After White House chief of staff Mick Mulvaney admitted that President Donald Trump engaged in a quid pro quo with Ukraine -- a claim the White House and his defenders have denied for weeks -- Fox News is insisting that Mulvaney misspoke and is incorrect, that he is simply being misinterpreted, or that what he said was fine and Trump did nothing wrong.
In an October 17 press briefing, Mulvaney admitted that Trump withheld congressionally approved military aid from Ukraine in part to pressure the country to investigate his political rival -- a question that has been at the center of a House impeachment inquiry into Trump. When pressed further, a combative Mulvaney told the press to “get over it. There’s going to be political influence in foreign policy.” Mulvaney later walked back his comments, issuing a statement that blamed the media for misconstruing his words to “advance a biased and political witch hunt against President Trump.”
Now, Fox News figures are insisting that it was unwise for Mulvaney to admit to quid pro quo, but Trump did nothing inappropriate; that Mulvaney misspoke; that Mulvaney was misunderstood or misrepresented; that this is how foreign policy works; or some combination of those arguments.
On his radio show, Fox host Sean Hannity called Mulvaney “dumb” and said that his “interpretation of things” was “idiotic.”
Fox Business host Lou Dobbs called Mulvaney’s press conference “thoroughly confusing” because it “seemed to contradict what the president has said and what the call’s transcript actually demonstrates -- that there was no quid pro quo.”
Fox News contributor Ken Starr said he believes Mulvaney’s admission will “blow over pretty quickly,” but “there needed to be greater discipline in the message” and that Mulvaney “was talking about the way we conduct foreign policy and every administration conducts foreign policy.” Starr added that Mulvaney “created this issue,” but “the key, in terms of impeachment, is not what Mulvaney says in a press conference.”
On Fox & Friends, Fox correspondent-at-large Geraldo Rivera said Mulvaney “said things that were absolutely unnecessary,” agreeing with Mulvaney that “of course” politics influences foreign aid, “but why in the world do you rub that -- it’s like salt in the wounds.”

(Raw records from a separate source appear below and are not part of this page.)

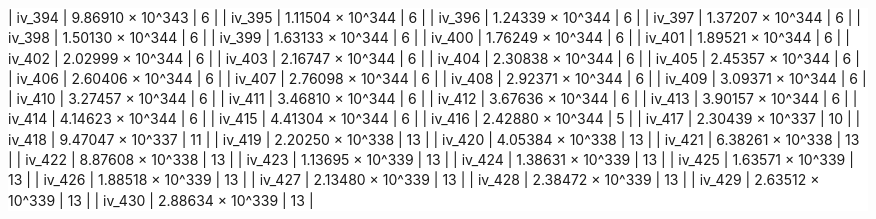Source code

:| iv_394 | 9.86910 × 10^343 | 6 |
| iv_395 | 1.11504 × 10^344 | 6 |
| iv_396 | 1.24339 × 10^344 | 6 |
| iv_397 | 1.37207 × 10^344 | 6 |
| iv_398 | 1.50130 × 10^344 | 6 |
| iv_399 | 1.63133 × 10^344 | 6 |
| iv_400 | 1.76249 × 10^344 | 6 |
| iv_401 | 1.89521 × 10^344 | 6 |
| iv_402 | 2.02999 × 10^344 | 6 |
| iv_403 | 2.16747 × 10^344 | 6 |
| iv_404 | 2.30838 × 10^344 | 6 |
| iv_405 | 2.45357 × 10^344 | 6 |
| iv_406 | 2.60406 × 10^344 | 6 |
| iv_407 | 2.76098 × 10^344 | 6 |
| iv_408 | 2.92371 × 10^344 | 6 |
| iv_409 | 3.09371 × 10^344 | 6 |
| iv_410 | 3.27457 × 10^344 | 6 |
| iv_411 | 3.46810 × 10^344 | 6 |
| iv_412 | 3.67636 × 10^344 | 6 |
| iv_413 | 3.90157 × 10^344 | 6 |
| iv_414 | 4.14623 × 10^344 | 6 |
| iv_415 | 4.41304 × 10^344 | 6 |
| iv_416 | 2.42880 × 10^344 | 5 |
| iv_417 | 2.30439 × 10^337 | 10 |
| iv_418 | 9.47047 × 10^337 | 11 |
| iv_419 | 2.20250 × 10^338 | 13 |
| iv_420 | 4.05384 × 10^338 | 13 |
| iv_421 | 6.38261 × 10^338 | 13 |
| iv_422 | 8.87608 × 10^338 | 13 |
| iv_423 | 1.13695 × 10^339 | 13 |
| iv_424 | 1.38631 × 10^339 | 13 |
| iv_425 | 1.63571 × 10^339 | 13 |
| iv_426 | 1.88518 × 10^339 | 13 |
| iv_427 | 2.13480 × 10^339 | 13 |
| iv_428 | 2.38472 × 10^339 | 13 |
| iv_429 | 2.63512 × 10^339 | 13 |
| iv_430 | 2.88634 × 10^339 | 13 |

On Fox & Friends, Fox contributor Ari Fleischer said Mulvaney made things “worse” because “he went too far. He tried to explain the intricacies of foreign policy on such a red hot issue that he made a terrible mistake.” Fleischer added that “Mulvaney is a very smart man and in this instance I think that his words were moving faster than his mind.”
On The Ingraham Angle, Fox guest Robert Ray said that “a contentious press briefing is not the place to be trying to sort out whether there is or is not an illegal quid pro quo,” adding that Mulvaney’s answer “to the question, which was, ‘Isn’t what you’ve just described a quid pro quo,’ should have been no, because it isn’t.” Ingraham said that she’s not “piling on Mulvaney,” but she agreed that he shouldn’t have made the remark because then he had to “go back and clean it up afterward.”
On Fox News @ Night, guest Robert Barnes said that “because of the nature of Mr. Mulvaney and the way he speaks before, … clearly what he meant was, the reason we held [aid to Ukraine] up was concerns over corruption.” He added that “there was no quid pro quo.”
On America’s Newsroom, assistant editor of The Wall Street Journal’s opinion page and Fox Nation personality James Freeman claimed that Mulvaney’s statement “is true” because “we do often tie aid to specific policy changes we want.” He added that if Trump pressured Ukraine to investigate Biden in exchange for aid, that “seems, I think, to most people like it would be a very reasonable thing to say and a reasonable request.”
On The Story with Martha MacCallum, Fox contributor Byron York asserted that “what Mulvaney said about the president’s attitude toward foreign aid and about his attitude toward Ukraine is absolutely correct.”
On Fox & Friends, co-host Brian Kilmeade said that the media are “claiming [Mulvaney] admitted to a quid pro quo,” asking if “Democrats [are] trying to spin his words more severely than they are supposed to?”